Retype the lines starting at the one that contains "agenhandel kommt nicht zur R" and ending at the one that contains "min David, Geschäftsführer", with both of those lines included.

-- INFORMATION PROVIDED follows --

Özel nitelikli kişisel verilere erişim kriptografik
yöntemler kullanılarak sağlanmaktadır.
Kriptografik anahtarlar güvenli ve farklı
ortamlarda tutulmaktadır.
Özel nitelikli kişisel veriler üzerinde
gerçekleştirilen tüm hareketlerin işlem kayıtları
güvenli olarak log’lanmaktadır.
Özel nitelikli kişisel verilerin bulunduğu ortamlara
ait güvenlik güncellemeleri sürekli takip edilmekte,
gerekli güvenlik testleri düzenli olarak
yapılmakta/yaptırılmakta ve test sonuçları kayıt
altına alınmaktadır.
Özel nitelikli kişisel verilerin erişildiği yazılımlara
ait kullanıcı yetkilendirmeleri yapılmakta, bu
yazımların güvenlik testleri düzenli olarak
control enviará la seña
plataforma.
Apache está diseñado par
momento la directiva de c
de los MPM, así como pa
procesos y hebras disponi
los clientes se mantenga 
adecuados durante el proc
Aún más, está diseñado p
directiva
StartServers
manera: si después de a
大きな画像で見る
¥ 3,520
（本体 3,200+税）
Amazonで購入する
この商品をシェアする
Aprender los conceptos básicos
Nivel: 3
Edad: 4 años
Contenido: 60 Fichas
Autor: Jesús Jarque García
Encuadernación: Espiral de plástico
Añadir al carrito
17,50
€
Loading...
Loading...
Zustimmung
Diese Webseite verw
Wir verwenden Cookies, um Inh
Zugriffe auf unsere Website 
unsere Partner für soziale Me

-- INFORMATION PROVIDED concluded --
-- INFORMATION PROVIDED follows --

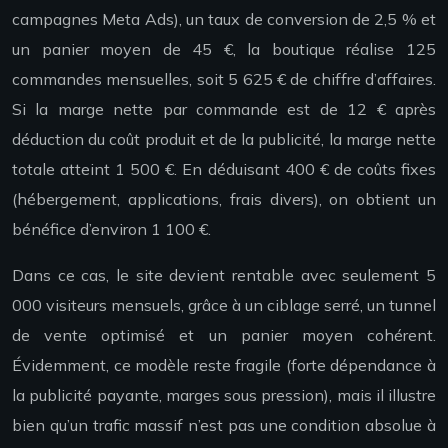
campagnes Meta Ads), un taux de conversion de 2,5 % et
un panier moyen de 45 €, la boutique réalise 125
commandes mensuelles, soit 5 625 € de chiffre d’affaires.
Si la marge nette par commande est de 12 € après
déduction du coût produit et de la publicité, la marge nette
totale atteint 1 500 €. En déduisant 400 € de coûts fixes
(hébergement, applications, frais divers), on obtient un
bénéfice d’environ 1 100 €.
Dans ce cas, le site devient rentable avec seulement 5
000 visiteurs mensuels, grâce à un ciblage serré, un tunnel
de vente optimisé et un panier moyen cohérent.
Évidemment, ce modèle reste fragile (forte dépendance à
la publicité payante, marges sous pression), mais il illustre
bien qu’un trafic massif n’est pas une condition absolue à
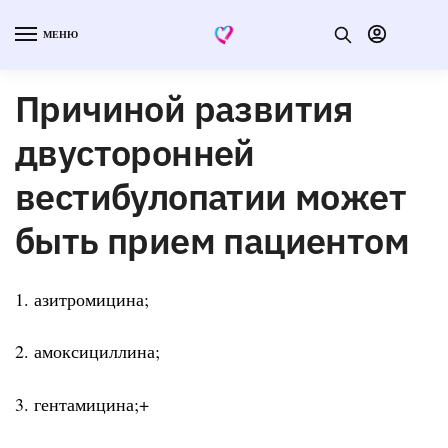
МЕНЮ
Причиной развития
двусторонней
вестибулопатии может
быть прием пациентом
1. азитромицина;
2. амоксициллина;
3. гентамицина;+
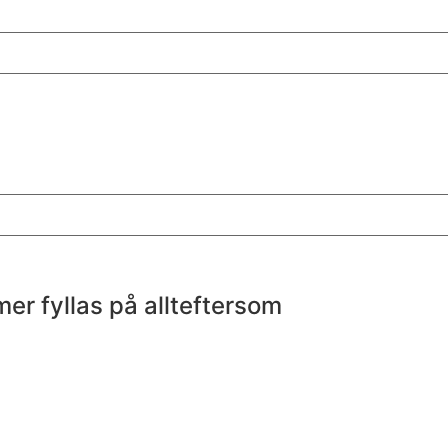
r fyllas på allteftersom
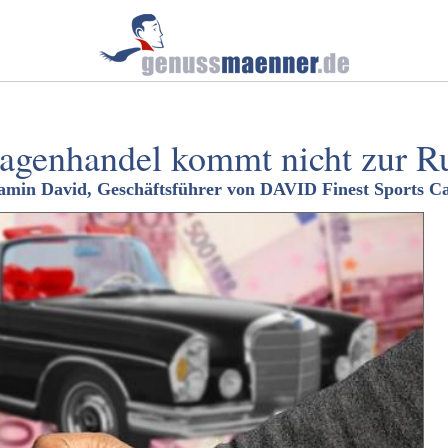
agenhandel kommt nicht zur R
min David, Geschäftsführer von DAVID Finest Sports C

-- INFORMATION PROVIDED concluded --

## SOLUTION TO THIS EXERCISE
agenhandel kommt nicht zur R
min David, Geschäftsführer von DAVID Finest Sports C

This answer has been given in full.